Schieramenti al fotofinish

ALESSANO. Cambi di casacca last second. La sfida elettorale ad Alessano è stata caratterizzata da inaspettati “spostamenti” da una lista all’altra

Di Paola Ancora ALESSANO – Transfughi e dissidenti dell’ultim’ora hanno contribuito a far sì che ad Alessano, piccolo comune del Sud Salento conosciuto per essere il paese natio di Don Tonino Bello, ci fossero tre candidati. Capeggia la lista “Per Alessano e Montesardo” il vicesindaco uscente Osvaldo Stendardo. Socialista di ferro, è sostenuto da alcuni esponenti del Partito Democratico e del Popolo delle Libertà, transfughi all’ultimo minuto dalla lista dello sfidante Giuseppe Rizzo. 48 anni, sposato, commercialista, ha 22 anni di esperienza politica alle spalle ed è attualmente il vicesegretario provinciale del Partito Socialista. Nella sua lista la candidata più giovane della competizione elettorale: Roberta Marzo Maida, 21 anni. E’ una giovane donna, Francesca Torsello, la candidata di Pd, Sel, IdV, UDC, Movimento la Puglia per Vendola e del Forum Libertà e Partecipazione.
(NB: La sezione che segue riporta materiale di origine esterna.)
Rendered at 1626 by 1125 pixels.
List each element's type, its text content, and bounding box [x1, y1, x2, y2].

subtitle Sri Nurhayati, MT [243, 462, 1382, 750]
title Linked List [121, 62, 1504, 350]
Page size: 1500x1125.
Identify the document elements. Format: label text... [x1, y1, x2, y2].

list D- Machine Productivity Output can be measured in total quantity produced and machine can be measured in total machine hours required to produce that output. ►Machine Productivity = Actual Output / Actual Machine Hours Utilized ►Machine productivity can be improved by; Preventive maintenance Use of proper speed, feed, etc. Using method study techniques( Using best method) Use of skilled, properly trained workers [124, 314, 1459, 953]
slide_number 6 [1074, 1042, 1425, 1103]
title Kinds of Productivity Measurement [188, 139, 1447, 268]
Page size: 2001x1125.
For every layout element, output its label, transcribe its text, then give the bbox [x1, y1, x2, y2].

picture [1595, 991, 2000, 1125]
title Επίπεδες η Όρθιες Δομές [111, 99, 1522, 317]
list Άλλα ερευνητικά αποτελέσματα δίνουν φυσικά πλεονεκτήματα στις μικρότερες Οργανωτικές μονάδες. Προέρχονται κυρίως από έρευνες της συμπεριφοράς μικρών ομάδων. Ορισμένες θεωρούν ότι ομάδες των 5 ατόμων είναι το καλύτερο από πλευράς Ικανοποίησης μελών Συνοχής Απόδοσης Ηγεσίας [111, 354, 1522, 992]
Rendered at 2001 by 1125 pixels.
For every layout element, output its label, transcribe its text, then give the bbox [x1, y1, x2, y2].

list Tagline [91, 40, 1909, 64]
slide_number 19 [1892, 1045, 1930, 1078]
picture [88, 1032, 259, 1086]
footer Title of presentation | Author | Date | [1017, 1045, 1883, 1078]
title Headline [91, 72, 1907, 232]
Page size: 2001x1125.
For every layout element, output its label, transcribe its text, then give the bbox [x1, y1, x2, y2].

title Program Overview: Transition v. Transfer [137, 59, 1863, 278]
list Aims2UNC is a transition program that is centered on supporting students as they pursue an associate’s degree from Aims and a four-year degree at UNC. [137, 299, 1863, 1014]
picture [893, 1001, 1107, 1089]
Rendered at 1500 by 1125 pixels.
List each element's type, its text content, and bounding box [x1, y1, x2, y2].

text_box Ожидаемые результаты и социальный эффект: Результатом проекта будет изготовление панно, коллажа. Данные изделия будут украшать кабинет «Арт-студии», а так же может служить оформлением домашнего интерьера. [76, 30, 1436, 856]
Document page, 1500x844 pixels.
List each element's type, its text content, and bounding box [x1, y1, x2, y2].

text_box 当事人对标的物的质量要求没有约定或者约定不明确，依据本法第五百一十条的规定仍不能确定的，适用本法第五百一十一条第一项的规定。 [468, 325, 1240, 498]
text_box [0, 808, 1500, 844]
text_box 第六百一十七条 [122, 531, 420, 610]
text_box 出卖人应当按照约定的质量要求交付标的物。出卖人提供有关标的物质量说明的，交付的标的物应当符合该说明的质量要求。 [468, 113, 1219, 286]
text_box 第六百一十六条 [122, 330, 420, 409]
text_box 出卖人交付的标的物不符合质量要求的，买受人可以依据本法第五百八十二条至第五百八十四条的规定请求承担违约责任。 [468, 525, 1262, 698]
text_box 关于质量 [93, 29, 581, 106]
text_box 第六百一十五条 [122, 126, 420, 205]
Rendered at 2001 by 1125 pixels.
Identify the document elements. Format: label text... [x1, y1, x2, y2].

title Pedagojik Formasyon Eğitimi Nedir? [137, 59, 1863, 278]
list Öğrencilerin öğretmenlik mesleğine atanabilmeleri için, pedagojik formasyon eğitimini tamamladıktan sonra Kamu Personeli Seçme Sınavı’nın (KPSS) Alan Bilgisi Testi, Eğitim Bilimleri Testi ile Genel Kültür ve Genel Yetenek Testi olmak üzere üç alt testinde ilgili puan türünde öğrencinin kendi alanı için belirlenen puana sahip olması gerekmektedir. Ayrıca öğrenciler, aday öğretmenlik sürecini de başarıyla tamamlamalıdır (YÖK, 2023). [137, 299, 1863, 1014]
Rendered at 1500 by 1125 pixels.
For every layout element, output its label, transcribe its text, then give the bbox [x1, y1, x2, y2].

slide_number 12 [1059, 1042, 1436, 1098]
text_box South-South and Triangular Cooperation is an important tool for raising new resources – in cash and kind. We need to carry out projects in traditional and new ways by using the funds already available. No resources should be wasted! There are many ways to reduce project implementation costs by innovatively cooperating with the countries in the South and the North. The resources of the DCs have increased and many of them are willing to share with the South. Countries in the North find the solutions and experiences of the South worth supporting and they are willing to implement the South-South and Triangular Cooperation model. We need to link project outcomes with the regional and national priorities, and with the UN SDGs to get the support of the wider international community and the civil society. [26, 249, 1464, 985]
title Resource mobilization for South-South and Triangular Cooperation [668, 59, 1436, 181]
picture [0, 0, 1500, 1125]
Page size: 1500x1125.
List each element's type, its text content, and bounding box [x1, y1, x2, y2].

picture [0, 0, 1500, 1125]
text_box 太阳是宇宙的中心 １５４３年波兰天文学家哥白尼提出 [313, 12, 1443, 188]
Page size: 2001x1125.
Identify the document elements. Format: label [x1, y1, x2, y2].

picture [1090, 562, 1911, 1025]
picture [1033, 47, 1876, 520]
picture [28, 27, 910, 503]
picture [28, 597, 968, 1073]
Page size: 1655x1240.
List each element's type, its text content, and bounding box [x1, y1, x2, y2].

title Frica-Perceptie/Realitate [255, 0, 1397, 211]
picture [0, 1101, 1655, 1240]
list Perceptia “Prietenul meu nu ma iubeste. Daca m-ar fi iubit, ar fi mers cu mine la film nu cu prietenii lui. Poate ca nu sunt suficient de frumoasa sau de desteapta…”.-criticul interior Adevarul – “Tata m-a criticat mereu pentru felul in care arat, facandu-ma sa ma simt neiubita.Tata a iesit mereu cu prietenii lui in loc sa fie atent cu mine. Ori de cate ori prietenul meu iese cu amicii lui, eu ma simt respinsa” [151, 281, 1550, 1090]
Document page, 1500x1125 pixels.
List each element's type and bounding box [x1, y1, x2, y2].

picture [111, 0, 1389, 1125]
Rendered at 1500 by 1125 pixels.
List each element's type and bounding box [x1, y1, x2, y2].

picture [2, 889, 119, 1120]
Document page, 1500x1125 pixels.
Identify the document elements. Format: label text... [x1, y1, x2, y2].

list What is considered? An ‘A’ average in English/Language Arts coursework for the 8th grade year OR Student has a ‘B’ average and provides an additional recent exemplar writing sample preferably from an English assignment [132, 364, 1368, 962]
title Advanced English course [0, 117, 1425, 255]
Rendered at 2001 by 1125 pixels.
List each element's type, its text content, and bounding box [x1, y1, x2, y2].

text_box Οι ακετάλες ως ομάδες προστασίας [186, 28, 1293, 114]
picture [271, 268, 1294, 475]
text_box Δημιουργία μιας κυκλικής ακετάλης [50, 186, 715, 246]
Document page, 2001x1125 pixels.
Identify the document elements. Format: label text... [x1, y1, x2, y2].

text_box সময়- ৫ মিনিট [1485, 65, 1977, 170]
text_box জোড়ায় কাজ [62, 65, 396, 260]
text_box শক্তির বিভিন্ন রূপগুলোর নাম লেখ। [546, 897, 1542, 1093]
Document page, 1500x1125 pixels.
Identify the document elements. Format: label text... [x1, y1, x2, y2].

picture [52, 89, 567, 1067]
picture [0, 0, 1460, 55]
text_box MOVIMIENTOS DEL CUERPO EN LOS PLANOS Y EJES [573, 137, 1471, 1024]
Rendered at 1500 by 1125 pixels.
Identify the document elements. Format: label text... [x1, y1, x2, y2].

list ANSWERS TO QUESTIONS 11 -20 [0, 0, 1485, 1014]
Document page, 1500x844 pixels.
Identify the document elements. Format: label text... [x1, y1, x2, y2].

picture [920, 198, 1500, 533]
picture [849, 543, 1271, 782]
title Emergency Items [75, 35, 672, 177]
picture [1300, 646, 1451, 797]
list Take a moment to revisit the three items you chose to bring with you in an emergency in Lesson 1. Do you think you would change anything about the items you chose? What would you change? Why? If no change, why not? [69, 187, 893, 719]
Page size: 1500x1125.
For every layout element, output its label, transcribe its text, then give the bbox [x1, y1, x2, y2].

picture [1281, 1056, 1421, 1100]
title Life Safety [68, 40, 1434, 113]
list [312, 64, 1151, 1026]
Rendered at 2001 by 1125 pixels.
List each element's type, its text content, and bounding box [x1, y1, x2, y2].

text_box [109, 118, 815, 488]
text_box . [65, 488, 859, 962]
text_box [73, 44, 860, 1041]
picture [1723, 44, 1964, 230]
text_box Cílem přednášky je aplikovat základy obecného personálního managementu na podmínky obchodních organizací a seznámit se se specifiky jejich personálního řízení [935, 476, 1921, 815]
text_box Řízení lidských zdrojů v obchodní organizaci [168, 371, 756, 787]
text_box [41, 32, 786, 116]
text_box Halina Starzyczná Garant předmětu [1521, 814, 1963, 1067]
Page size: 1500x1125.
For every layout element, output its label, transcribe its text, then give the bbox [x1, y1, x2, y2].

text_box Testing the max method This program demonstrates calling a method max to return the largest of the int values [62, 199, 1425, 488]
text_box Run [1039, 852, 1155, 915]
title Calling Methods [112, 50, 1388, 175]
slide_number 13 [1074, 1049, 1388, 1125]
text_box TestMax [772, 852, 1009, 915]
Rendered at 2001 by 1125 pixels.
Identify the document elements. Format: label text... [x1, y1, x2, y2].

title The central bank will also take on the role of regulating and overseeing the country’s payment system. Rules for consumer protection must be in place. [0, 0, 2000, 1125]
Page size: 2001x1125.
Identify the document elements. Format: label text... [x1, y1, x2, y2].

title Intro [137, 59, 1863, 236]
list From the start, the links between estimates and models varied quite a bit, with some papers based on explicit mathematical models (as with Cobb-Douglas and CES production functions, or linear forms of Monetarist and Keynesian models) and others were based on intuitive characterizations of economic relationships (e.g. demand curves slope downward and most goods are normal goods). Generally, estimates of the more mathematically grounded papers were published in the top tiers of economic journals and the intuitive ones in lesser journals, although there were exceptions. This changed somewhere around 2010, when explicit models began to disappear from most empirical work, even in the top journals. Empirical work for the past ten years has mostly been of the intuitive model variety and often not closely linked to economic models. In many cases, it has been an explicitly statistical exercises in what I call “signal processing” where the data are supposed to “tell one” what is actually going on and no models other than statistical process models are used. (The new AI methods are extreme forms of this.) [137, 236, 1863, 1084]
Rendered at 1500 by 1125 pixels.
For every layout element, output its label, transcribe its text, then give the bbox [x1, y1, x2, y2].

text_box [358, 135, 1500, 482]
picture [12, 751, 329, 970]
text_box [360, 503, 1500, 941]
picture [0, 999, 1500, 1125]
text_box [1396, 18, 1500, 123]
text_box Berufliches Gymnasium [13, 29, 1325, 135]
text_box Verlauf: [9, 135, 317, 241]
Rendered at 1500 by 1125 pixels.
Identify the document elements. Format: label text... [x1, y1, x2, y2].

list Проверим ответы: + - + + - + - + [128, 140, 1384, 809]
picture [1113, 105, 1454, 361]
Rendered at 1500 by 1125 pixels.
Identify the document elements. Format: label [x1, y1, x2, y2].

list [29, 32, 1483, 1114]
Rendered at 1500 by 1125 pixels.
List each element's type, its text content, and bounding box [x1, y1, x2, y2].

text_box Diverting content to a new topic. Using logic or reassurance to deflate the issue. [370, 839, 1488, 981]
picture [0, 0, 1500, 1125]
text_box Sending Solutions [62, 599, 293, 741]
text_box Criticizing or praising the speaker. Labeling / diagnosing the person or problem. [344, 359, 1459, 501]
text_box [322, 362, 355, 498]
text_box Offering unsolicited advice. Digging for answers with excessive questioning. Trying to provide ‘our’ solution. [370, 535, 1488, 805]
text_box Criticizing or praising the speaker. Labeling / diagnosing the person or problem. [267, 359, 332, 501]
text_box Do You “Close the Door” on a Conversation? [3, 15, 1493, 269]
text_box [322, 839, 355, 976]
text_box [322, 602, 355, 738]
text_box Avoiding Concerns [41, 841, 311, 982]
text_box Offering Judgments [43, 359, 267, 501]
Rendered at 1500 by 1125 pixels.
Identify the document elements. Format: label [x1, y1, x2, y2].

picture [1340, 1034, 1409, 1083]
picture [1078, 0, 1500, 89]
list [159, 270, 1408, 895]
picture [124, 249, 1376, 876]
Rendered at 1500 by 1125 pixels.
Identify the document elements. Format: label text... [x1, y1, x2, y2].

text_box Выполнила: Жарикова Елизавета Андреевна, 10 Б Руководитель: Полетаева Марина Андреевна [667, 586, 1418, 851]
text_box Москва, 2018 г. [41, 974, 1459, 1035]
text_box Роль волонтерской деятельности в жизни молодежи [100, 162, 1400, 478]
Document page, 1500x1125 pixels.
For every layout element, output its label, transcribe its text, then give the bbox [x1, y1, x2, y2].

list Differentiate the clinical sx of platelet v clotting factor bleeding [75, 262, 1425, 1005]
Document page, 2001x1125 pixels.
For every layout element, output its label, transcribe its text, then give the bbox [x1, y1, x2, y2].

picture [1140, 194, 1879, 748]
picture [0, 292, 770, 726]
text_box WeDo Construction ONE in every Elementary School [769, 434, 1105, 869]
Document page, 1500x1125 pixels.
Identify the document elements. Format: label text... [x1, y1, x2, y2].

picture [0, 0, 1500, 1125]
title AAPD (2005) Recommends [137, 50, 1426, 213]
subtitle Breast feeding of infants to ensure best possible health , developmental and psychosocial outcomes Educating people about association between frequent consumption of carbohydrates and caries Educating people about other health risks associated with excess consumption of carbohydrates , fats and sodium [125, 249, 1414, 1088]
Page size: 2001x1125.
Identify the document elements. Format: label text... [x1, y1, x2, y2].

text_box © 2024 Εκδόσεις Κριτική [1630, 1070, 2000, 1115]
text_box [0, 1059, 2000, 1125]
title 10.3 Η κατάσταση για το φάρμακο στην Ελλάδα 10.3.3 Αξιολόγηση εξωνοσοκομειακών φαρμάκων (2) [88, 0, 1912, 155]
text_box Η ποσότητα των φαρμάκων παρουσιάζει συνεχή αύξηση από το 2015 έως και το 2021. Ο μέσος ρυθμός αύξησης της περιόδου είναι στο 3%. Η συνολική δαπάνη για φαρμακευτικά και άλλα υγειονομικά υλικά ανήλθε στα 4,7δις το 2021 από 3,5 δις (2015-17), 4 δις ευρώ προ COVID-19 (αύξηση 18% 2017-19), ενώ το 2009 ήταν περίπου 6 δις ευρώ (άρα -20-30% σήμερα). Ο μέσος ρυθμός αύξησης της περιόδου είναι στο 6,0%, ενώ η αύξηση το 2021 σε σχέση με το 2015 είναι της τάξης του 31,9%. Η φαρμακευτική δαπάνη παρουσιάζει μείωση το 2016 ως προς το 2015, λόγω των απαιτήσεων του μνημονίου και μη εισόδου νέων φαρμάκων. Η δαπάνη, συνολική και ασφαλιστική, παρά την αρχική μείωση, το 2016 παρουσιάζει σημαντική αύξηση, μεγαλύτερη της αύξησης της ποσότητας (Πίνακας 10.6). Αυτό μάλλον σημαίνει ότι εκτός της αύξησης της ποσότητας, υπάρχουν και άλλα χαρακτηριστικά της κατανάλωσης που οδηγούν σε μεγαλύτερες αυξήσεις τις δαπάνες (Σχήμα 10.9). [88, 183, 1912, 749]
A capo della lista “Città Democratica”, vincitrice delle primarie, è una giovane avvocata di 33 anni ed ha dalla sua il forte sostegno del Pd regionale. Nonostante l’età, partecipa alla vita politica del suo comune da dieci anni. Il terzo contendente si chiama, come preannunciato, Giuseppe Rizzo: è lui a rappresentare il centrodestra ad Alessano con la lista “Nuovi orizzonti”. Non si spiega come mai coloro che hanno fatto il suo nome come candidato sindaco siano poi migrati al fotofinish verso altri schieramenti, ma è forte di una lista giovane e determinata, nella quale è cospicua la presenza femminile (ben quattro donne). Quarant’anni, sposato, con un figlio, fa il consulente del lavoro ed è alla sua prima esperienza in politica.